── 提示された本文

2019-01-20 19:53:32 | 美術[は]
「フェルメール展」@上野の森美術館

 3か月ぶりにフェルメール展再訪。入場締め切り30分くらい前に行ったら5~6分並んで入場。中は結構な混み具合、特に2階の袋小路になっている展示室が厳しい。あそこを映像コーナーにでもしたらいいのに。先月で《赤い帽子の女》が去り、《取り持ち女》が来た。年末年始を挟んで再び8点がフェルメール部屋を彩っている。《取り持ち女》は割とでかい。女がでかいのではなく作品がでかい。《マルタとマリアの家のキリスト》にはかなわないがそれでもでかいので見やすい。


フェルメール 《取り持ち女》


 《取り持ち女》には4人の人物が描かれている。黄色い服を着た娼婦の女は『お金のためならしかたないわ』という割り切った顔で金を受け取ろうと右手を差し出している。赤い服を着た客が『うへへへへ、ひひひ、ぐへぐへぇ』と鼻息荒く、今まさに女に貨幣を渡そうとしているが、男の左手は早くも女の胸に張り付いている。フライングである。前払いが原則なのに数秒のフライングが発生した瞬間が描かれている。だからこの絵のタイトルは《フライング》でもいい鴨新米。黒い服を纏った取り持ち女(やりてばばあ)は『へっ、スケベ男が! おかげであたしゃ大儲けだわぃ』と、いかにもずるそうな眼をしてこの二人をのぞき込んでいる。絵の中ではわからないがこのばばあには娼婦に渡るよりも多くのお金が渡っているに違いない。そんなばばあの隣で場違いのニコニコ笑顔カメラ目線で観覧者を見ているおじさんはこの物語に関係なさそうで、居ても居なくてもどうでもいい人だ。その《絵画芸術》的な服装からこれはフェルメール自身の自画像だという説も出ている。フェルメールが女郎屋の総元締めをやっていたわけでもなくただ単に自己主張したかっただけで自分の絵に登場しても不思議ではない。『やぁみんな、ボク、ヨハネス、よろしくネ!』とでも言いたいのだろう。

────
── データ行

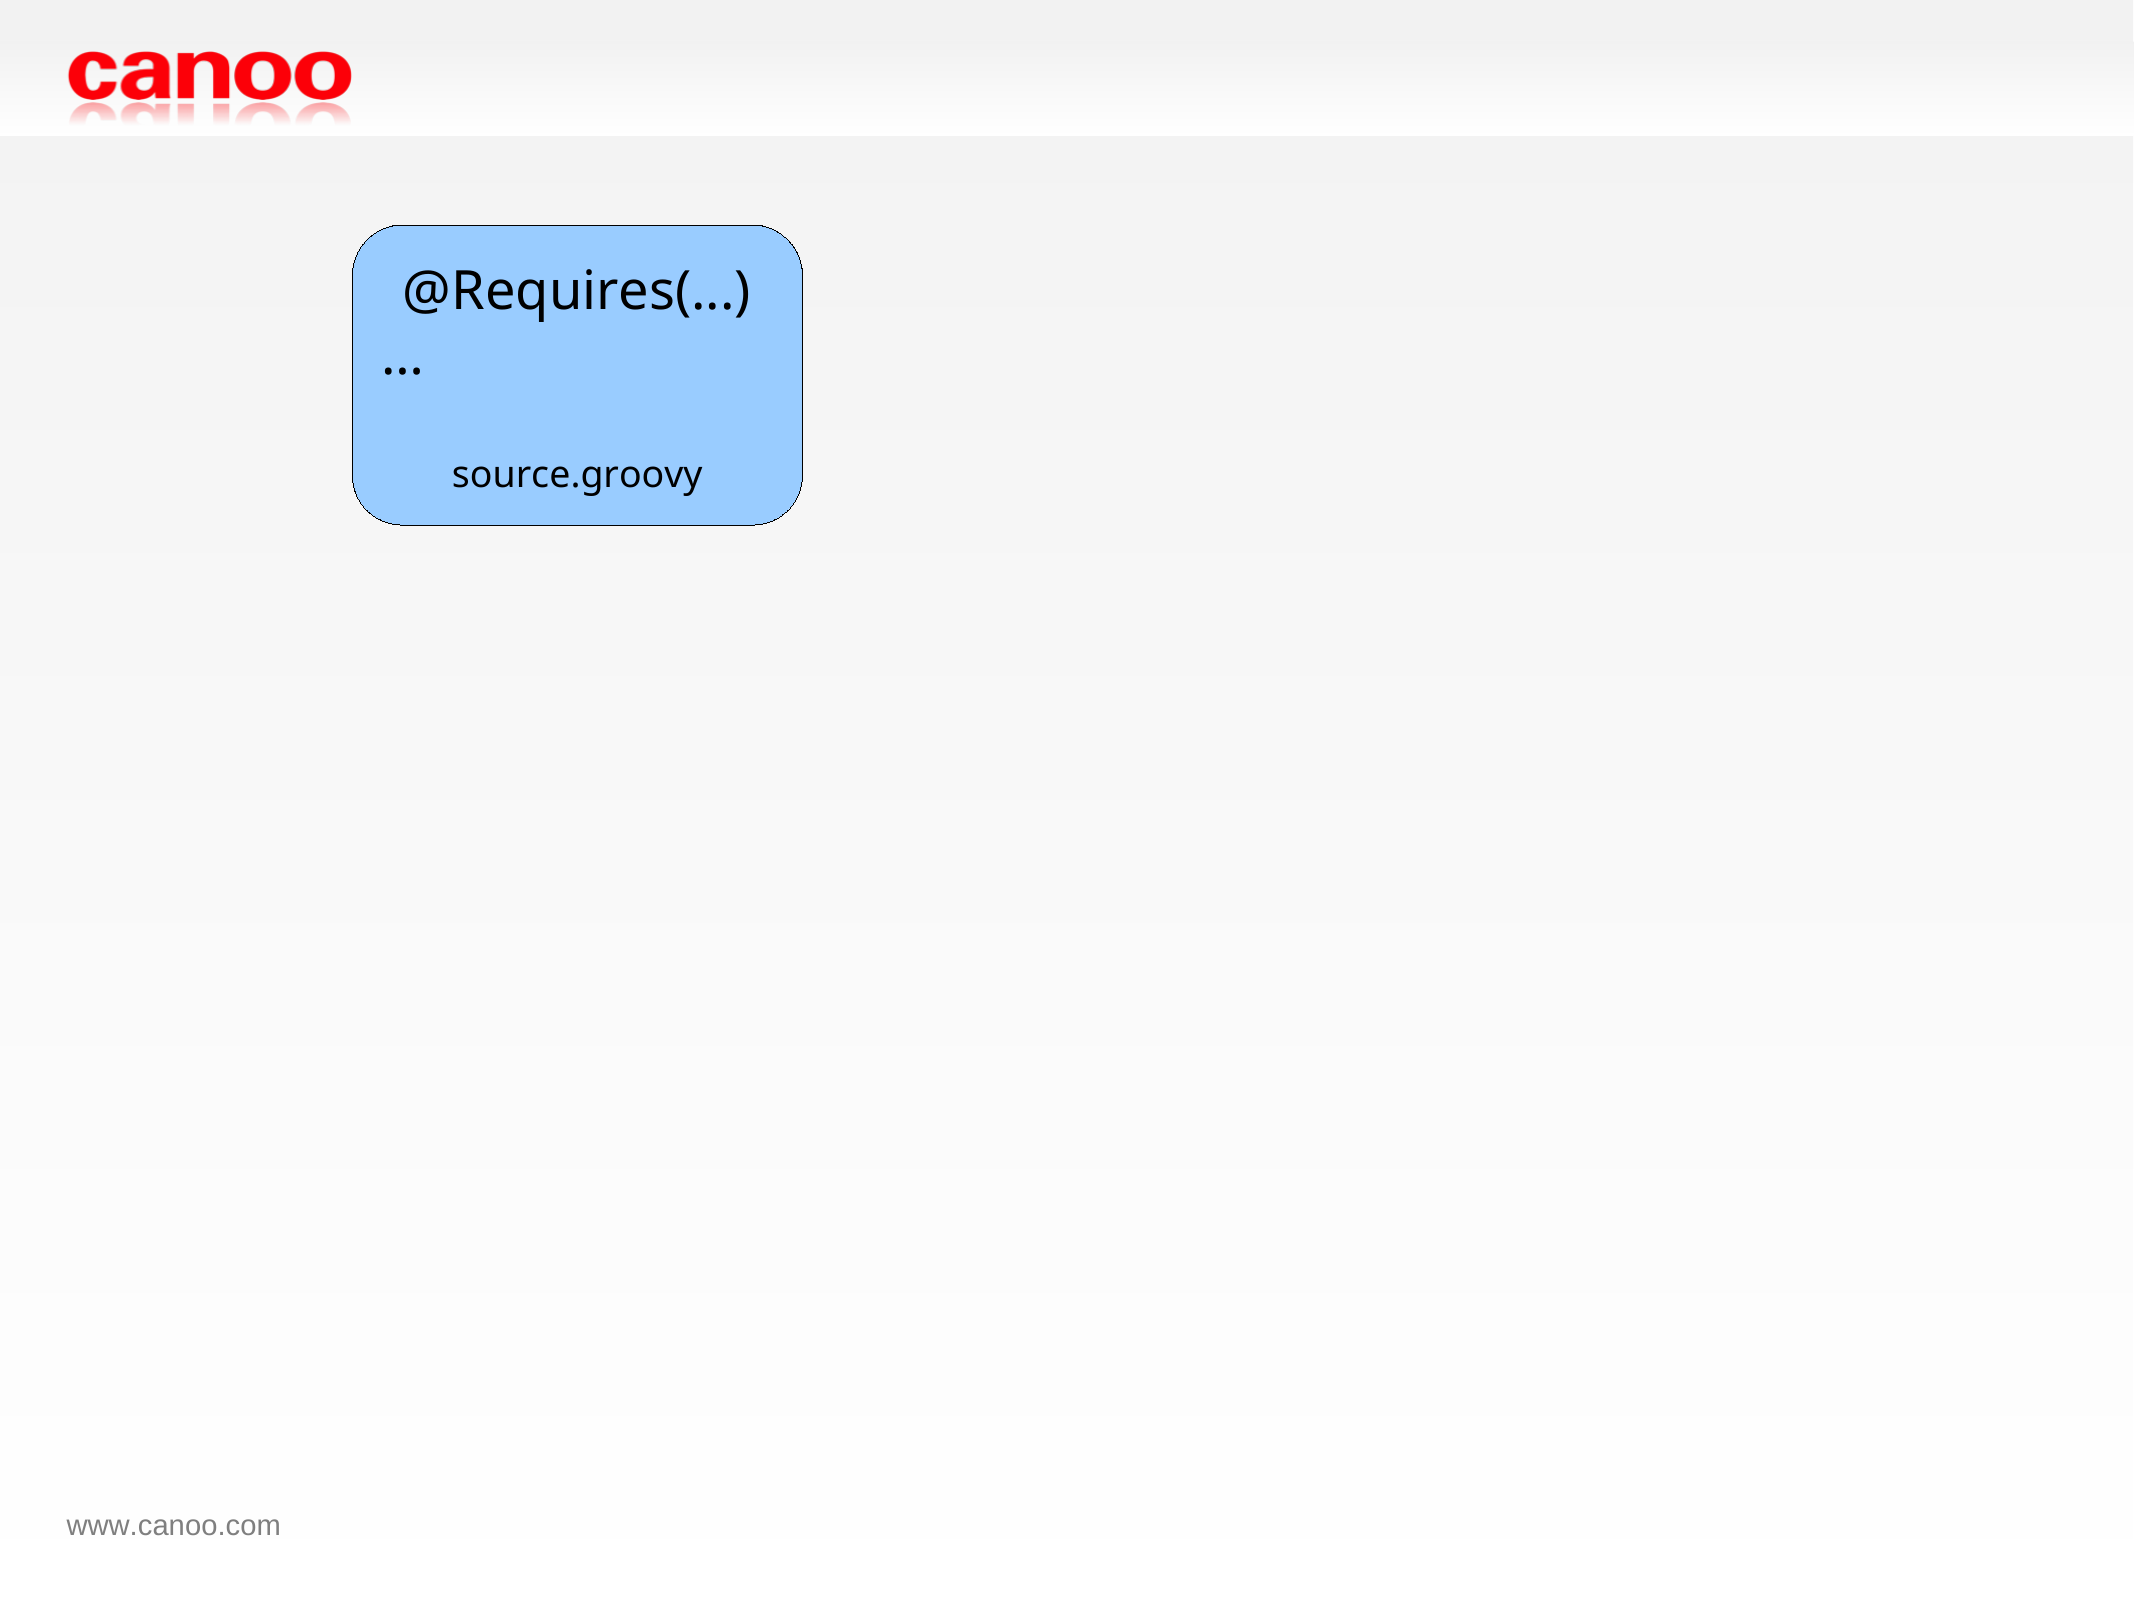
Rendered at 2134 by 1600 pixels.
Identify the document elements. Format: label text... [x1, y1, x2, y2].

────

**ねらい 1:** 本文の「3か月ぶりにフェルメール展再」から「それでもでかいので見やすい。」までの部分を、一字一句変えずに出力してもらえますか？
**ねらい 2:** 本文の「3か月ぶりにフェルメール展再訪」で始まる段落を、主な事実を残したまま箇条書きに短くまとめてもらえますか？
資料は本文の内容とは関係ありません。

**解答全文 1:**
3か月ぶりにフェルメール展再訪。入場締め切り30分くらい前に行ったら5~6分並んで入場。中は結構な混み具合、特に2階の袋小路になっている展示室が厳しい。あそこを映像コーナーにでもしたらいいのに。先月で《赤い帽子の女》が去り、《取り持ち女》が来た。年末年始を挟んで再び8点がフェルメール部屋を彩っている。《取り持ち女》は割とでかい。女がでかいのではなく作品がでかい。《マルタとマリアの家のキリスト》にはかなわないがそれでもでかいので見やすい。

**解答全文 2:**
- 3か月ぶりにフェルメール展を再訪した。
- 入場締め切りの30分ほど前に行き、5~6分並んで入場した。
- 館内はかなり混んでおり、特に2階の袋小路になっている展示室が厳しかった。
- 先月で《赤い帽子の女》が去り、《取り持ち女》が来た。
- 年末年始を挟んで、再び8点がフェルメール部屋に並んでいる。
- 《取り持ち女》は作品が大きく、《マルタとマリアの家のキリスト》ほどではないが見やすい。